Affiliation:
1. NOAA/NESDIS/National Climatic Data Center, Asheville, North Carolina
Abstract
Abstract
Urban heat island (UHI) analyses for the conterminous United States were performed using three different forms of metadata: nightlights-derived metadata, map-based metadata, and gridded U.S. Census Bureau population metadata. The results indicated that metadata do matter. Whether a UHI signal was found depended on the metadata used. One of the reasons is that the UHI signal is very weak. For example, population was able to explain at most only a few percent of the variance in temperature between stations. The nightlights metadata tended to classify lower population stations as rural compared to map-based metadata while the map-based metadata urban stations had, on average, higher populations than urban nightlights.

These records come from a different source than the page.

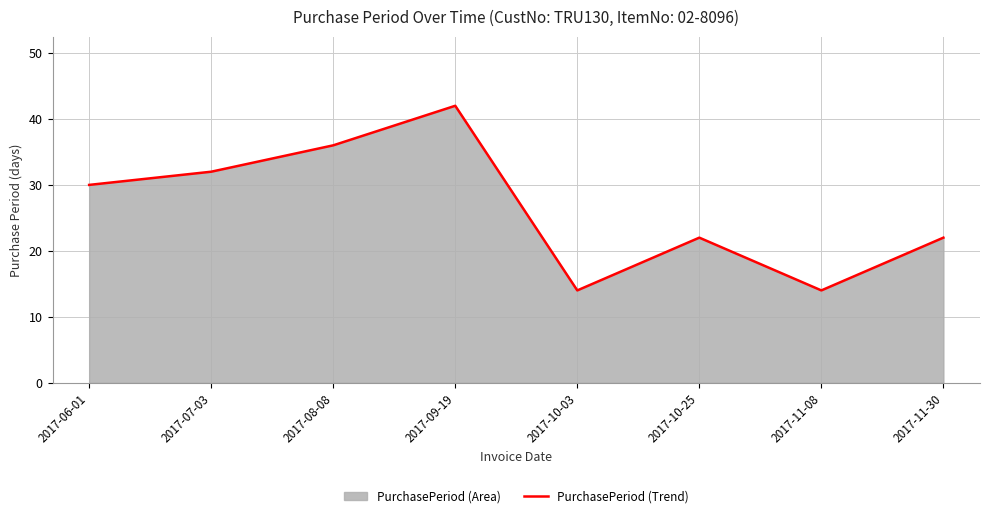

What is the greatest value displayed?

42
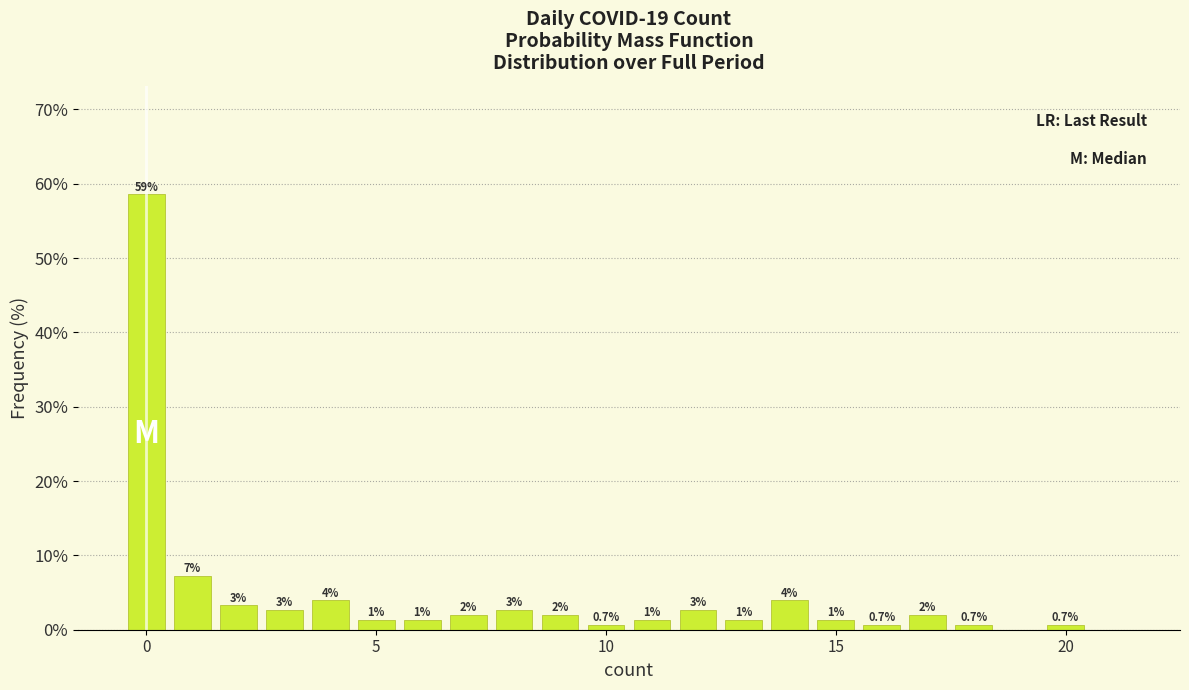

Read against the x-axis, roughly where is the centre of the tallest bar?

0.0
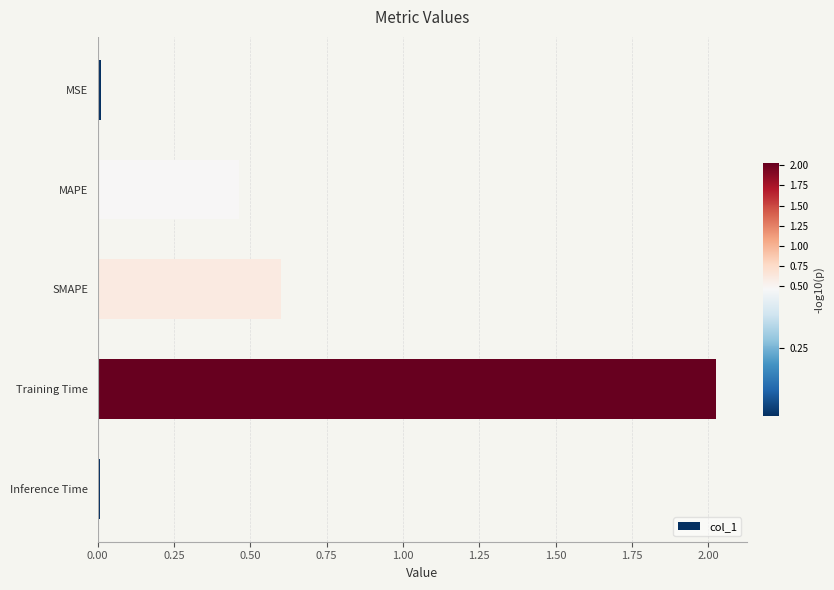

What is the value of the 3rd bar from the top?

0.6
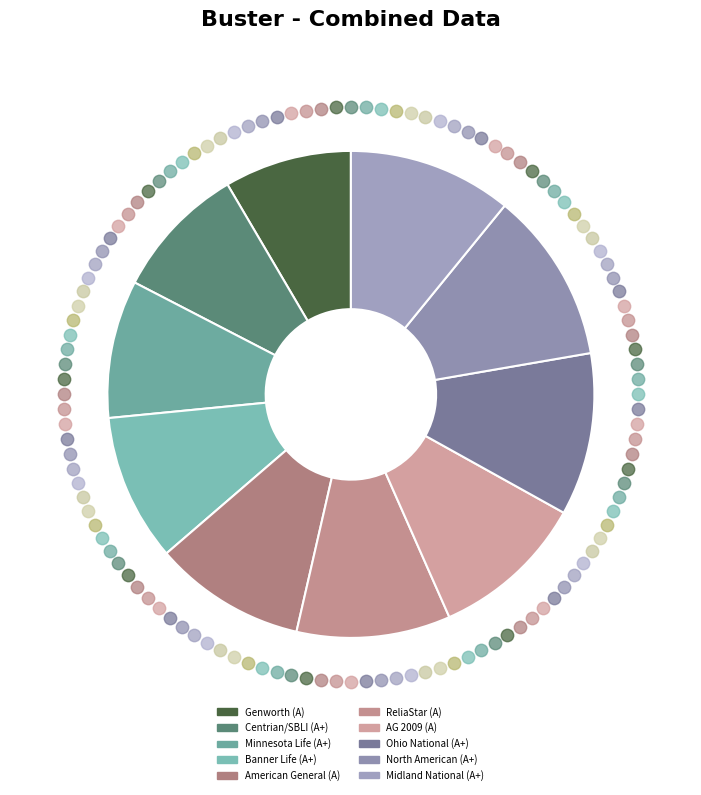

True or false: A+ accounts for 2% of the total.

False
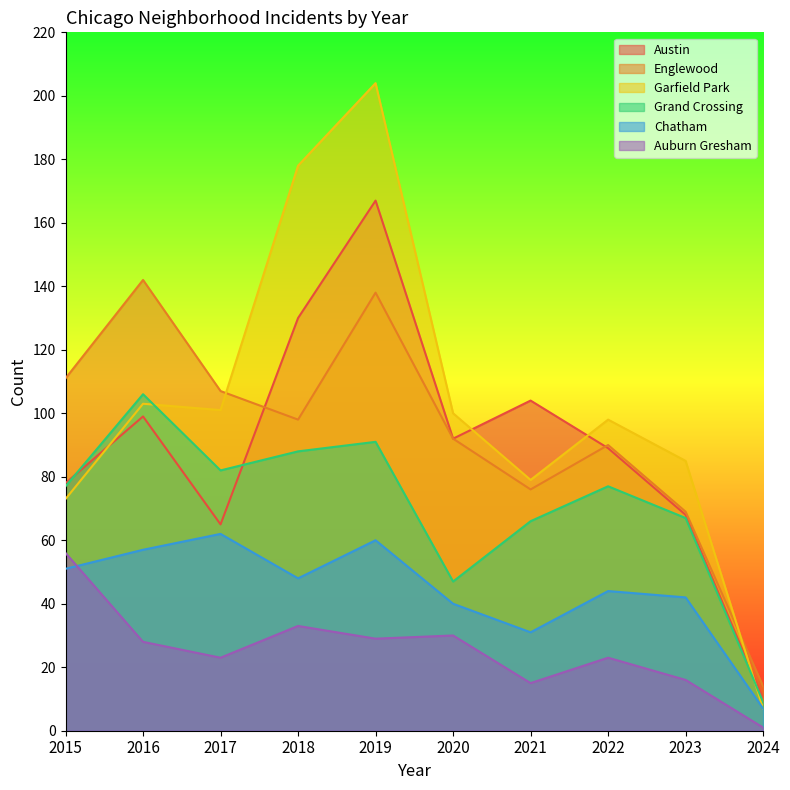

True or false: Auburn Gresham and Garfield Park intersect in this chart.

False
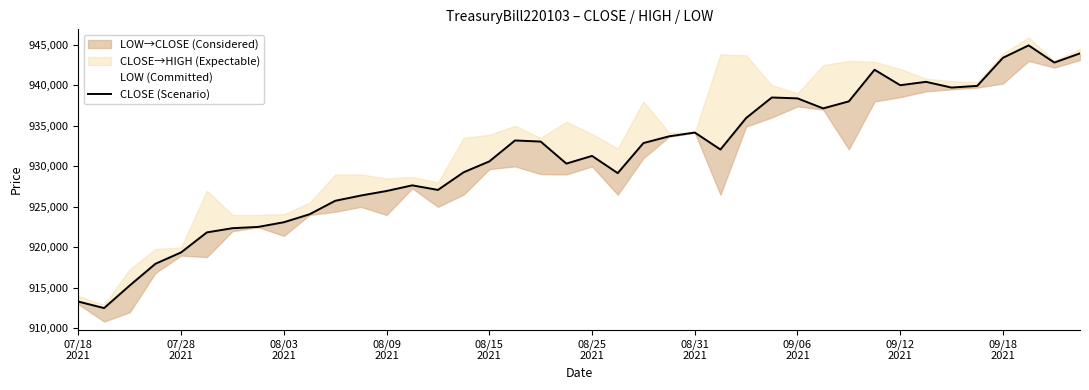

What is the ratio of the value at 34 to the value at 09/06
2021?

1.0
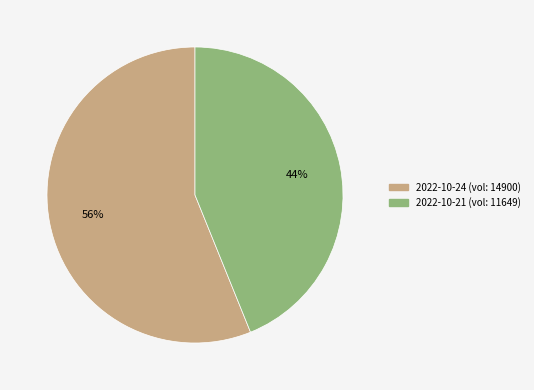

Is there a majority slice in this chart?

Yes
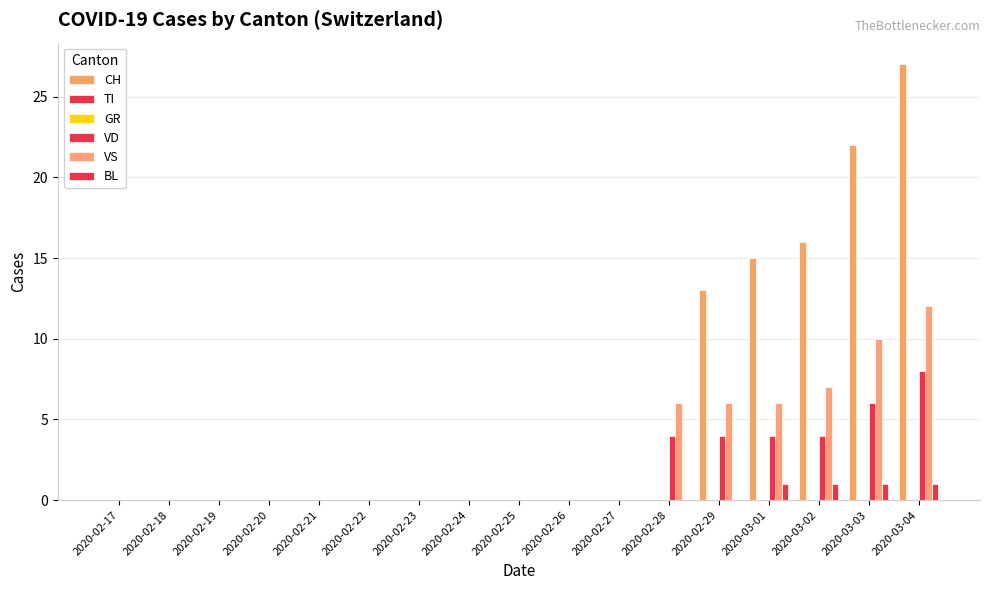

Which category has the lowest value across all series?

2020-02-17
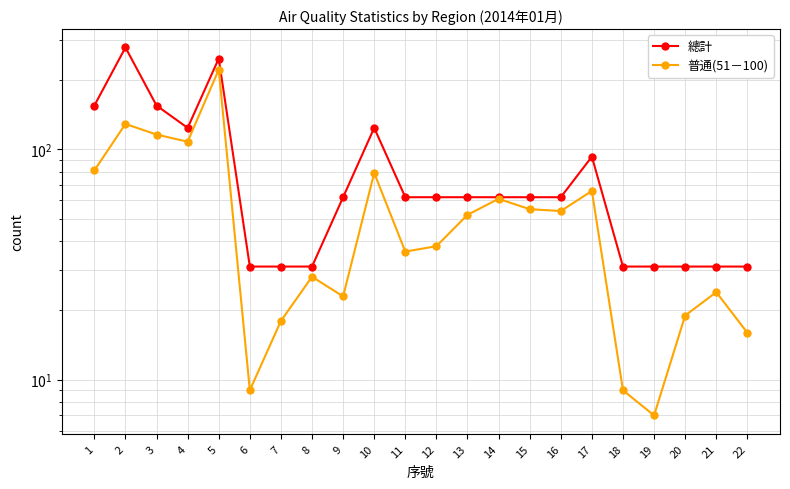

What is the value of the 普通(51－100) point at the 21st from the left?

24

Analysis with gridded population metadata indicated that statistically significant urban heat islands could be found even when quite urban stations were classified as rural, indicating that the primary signal was coming from the relatively high population sites. If ∼30% of the highest population stations were removed from the analysis, no statistically significant urban heat island was detected. The implications of this work on U.S. climate change analyses is that, if the highest population stations are avoided (populations above 30 000 within 6 km), the analysis should not be expected to be contaminated by UHIs. However, comparison between U.S. Historical Climatology Network (HCN) time series from the full dataset and a subset excluding the high population sites indicated that the UHI contamination from the high population stations accounted for very little of the recent warming.